▶ _Aim of the task_: Set down the listing again, word for word.

▶ _Entries supplied_:

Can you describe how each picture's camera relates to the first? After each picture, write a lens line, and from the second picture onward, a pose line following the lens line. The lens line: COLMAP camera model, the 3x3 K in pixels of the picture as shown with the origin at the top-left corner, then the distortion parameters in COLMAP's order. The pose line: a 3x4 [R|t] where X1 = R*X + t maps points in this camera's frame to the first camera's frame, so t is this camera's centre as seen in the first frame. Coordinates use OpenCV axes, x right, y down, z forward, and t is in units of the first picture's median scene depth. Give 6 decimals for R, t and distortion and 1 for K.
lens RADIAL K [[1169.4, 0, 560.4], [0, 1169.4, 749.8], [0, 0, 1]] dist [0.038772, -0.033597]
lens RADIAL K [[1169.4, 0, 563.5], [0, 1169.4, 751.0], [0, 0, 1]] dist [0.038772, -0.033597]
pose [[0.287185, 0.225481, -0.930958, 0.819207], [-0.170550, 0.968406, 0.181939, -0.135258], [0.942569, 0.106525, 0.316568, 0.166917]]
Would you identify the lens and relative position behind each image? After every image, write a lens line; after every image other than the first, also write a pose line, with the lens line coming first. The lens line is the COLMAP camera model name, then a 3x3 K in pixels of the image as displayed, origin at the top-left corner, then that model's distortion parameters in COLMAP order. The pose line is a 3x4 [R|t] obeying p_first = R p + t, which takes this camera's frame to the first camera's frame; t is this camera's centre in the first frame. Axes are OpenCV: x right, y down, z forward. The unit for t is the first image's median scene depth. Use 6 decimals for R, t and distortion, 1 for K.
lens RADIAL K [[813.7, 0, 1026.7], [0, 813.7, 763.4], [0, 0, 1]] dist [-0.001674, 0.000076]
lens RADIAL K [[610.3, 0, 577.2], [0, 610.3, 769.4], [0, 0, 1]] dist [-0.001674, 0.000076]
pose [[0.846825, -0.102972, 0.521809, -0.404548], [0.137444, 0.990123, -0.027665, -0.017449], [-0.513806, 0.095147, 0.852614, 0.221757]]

▶ _Reply_:
Can you describe how each picture's camera relates to the first? After each picture, write a lens line, and from the second picture onward, a pose line following the lens line. The lens line: COLMAP camera model, the 3x3 K in pixels of the picture as shown with the origin at the top-left corner, then the distortion parameters in COLMAP's order. The pose line: a 3x4 [R|t] where X1 = R*X + t maps points in this camera's frame to the first camera's frame, so t is this camera's centre as seen in the first frame. Coordinates use OpenCV axes, x right, y down, z forward, and t is in units of the first picture's median scene depth. Give 6 decimals for R, t and distortion and 1 for K.
lens RADIAL K [[1169.4, 0, 560.4], [0, 1169.4, 749.8], [0, 0, 1]] dist [0.038772, -0.033597]
lens RADIAL K [[1169.4, 0, 563.5], [0, 1169.4, 751.0], [0, 0, 1]] dist [0.038772, -0.033597]
pose [[0.287185, 0.225481, -0.930958, 0.819207], [-0.170550, 0.968406, 0.181939, -0.135258], [0.942569, 0.106525, 0.316568, 0.166917]]
Would you identify the lens and relative position behind each image? After every image, write a lens line; after every image other than the first, also write a pose line, with the lens line coming first. The lens line is the COLMAP camera model name, then a 3x3 K in pixels of the image as displayed, origin at the top-left corner, then that model's distortion parameters in COLMAP order. The pose line is a 3x4 [R|t] obeying p_first = R p + t, which takes this camera's frame to the first camera's frame; t is this camera's centre in the first frame. Axes are OpenCV: x right, y down, z forward. The unit for t is the first image's median scene depth. Use 6 decimals for R, t and distortion, 1 for K.
lens RADIAL K [[813.7, 0, 1026.7], [0, 813.7, 763.4], [0, 0, 1]] dist [-0.001674, 0.000076]
lens RADIAL K [[610.3, 0, 577.2], [0, 610.3, 769.4], [0, 0, 1]] dist [-0.001674, 0.000076]
pose [[0.846825, -0.102972, 0.521809, -0.404548], [0.137444, 0.990123, -0.027665, -0.017449], [-0.513806, 0.095147, 0.852614, 0.221757]]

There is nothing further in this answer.